Does the Six Nations Justify the Premiership Play-offs?

With all the excitement of England’s first Grand Slam in 13 years it might be easy to forget the serious business of the Aviva Premiership has been bubbling along every week since the start of February. With no LV Cup this year because of the delayed start to the season English club sides are eight games through a ten week solid block of Premiership matches, five of which were Six Nations weekends.  Does this however still justify having end of season play-offs that consistently reward late bolters?

The well-established semi-finals and final format are run in a manner known as a Shaughnessy play-off system but have only delivered what many would consider the right outcome (the league winner being crowned champions) on four occasions in 13 years.  The logic behind this is that as clubs are disrupted (in normal seasons) by the Autumn Internationals and the Six Nations there should be some compensation for being without star international players for a significant period of the season. Clubs do receive some financial benefits for providing international players but is this system a reasonable adjustment relative to the impact of International games?

Looking at the 2015/16 table from Round 11 to Round 17 there is only minimal movement in league positions, most notably Saracens finally slipping off top spot and Harlequins falling out of the play-off places to sixth place. These two sides however do have large contingents of England players so it could be said that the Six Nations does hit them disproportionately because they provide many internationals.
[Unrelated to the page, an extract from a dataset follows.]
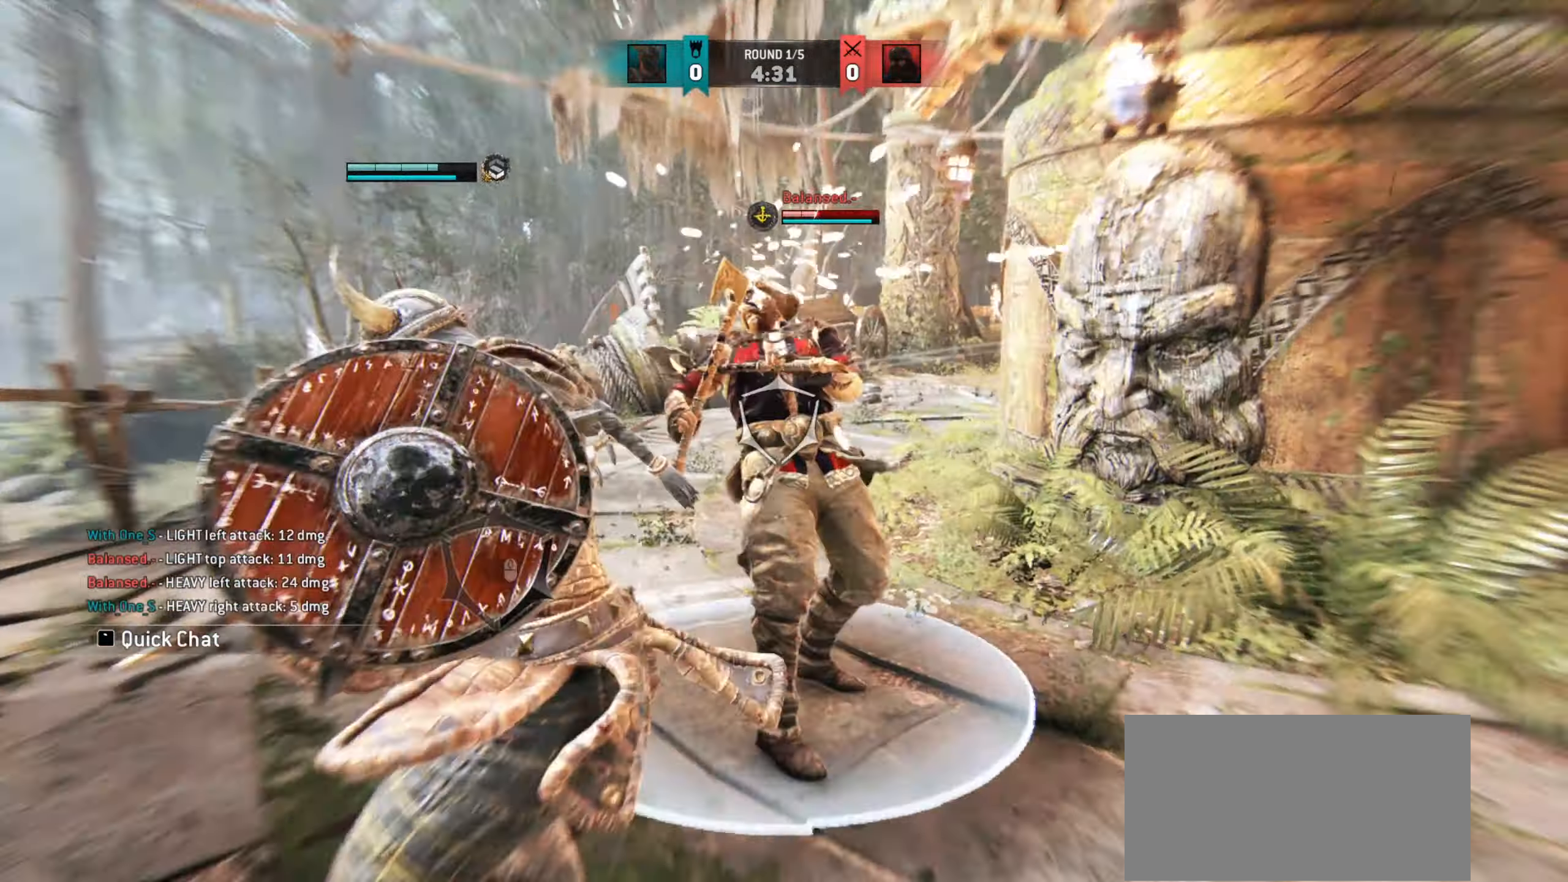
{"keys": [], "mouse": [], "events": [[17, "mouse_right", "down"], [117, "mouse_right", "up"]]}
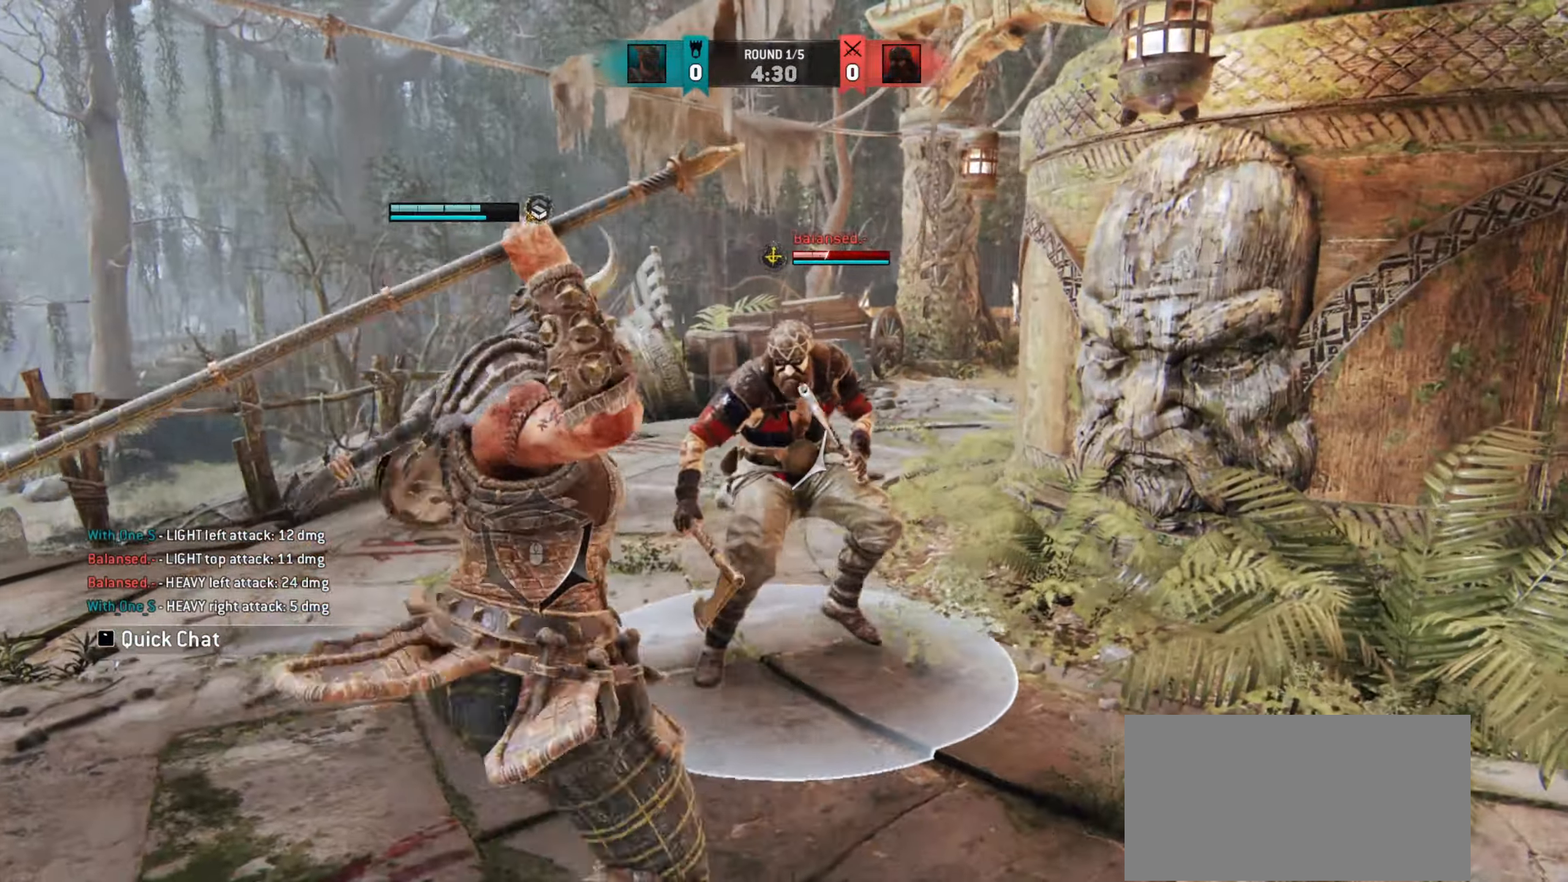
{"keys": [], "mouse": [], "events": []}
On the other hand Bath, who also contribute numerous players such as Jonathan Joseph, George Ford and Antony Watson, have been unable to move from 9th place and have performed little different from the non-international period. The one result that supports the play-off logic was Wasps’ absolute demolition of Saracens 64-23 at Allianz Park, a result that seems inconceivable if Saracens were at full-strength.

If then after six weeks of intense Aviva Premiership action the table is virtually the same as before the Six Nations it would not be unreasonable to say that even with freak results caused by weakened line-ups teams more or less still perform as well as they otherwise would have. A return then to a simple league system that rewards resilience and consistency, as well as building a strong squad, would not seem that controversial. However let’s consider this scenario: had Northampton as league winners last season been crowned champions, then we would not be calling Saracens the champions and perhaps players like Maro Itoje and George Kruis may not have been promoted to the England side so readily. Of course the other argument against removing the play-offs is that the league winner should be strong enough to win two more matches and be crowned champions anyway. Yet when only Leicester, Sale and Harlequins have managed this, the argument is clearly flawed. As sides like Wasps and Saracens have demonstrated it is possible to stumble into the play-offs and then end up being titled champions on the basis of two games. This seems like an extreme outcome that seems to outweigh the benefits of the play-offs, such as the showpiece final at Twickenham.

Looking at all the evidence I would conclude that the play-off system rarely produces the right rugby result, and adjusting the whole league system to compensate a very small minority of teams who are heavily impacted by the Six Nations seems excessive. It is unlikely to change given the TV and crowd revenues at the end of season matches, but that is no reason to tolerate a failing system.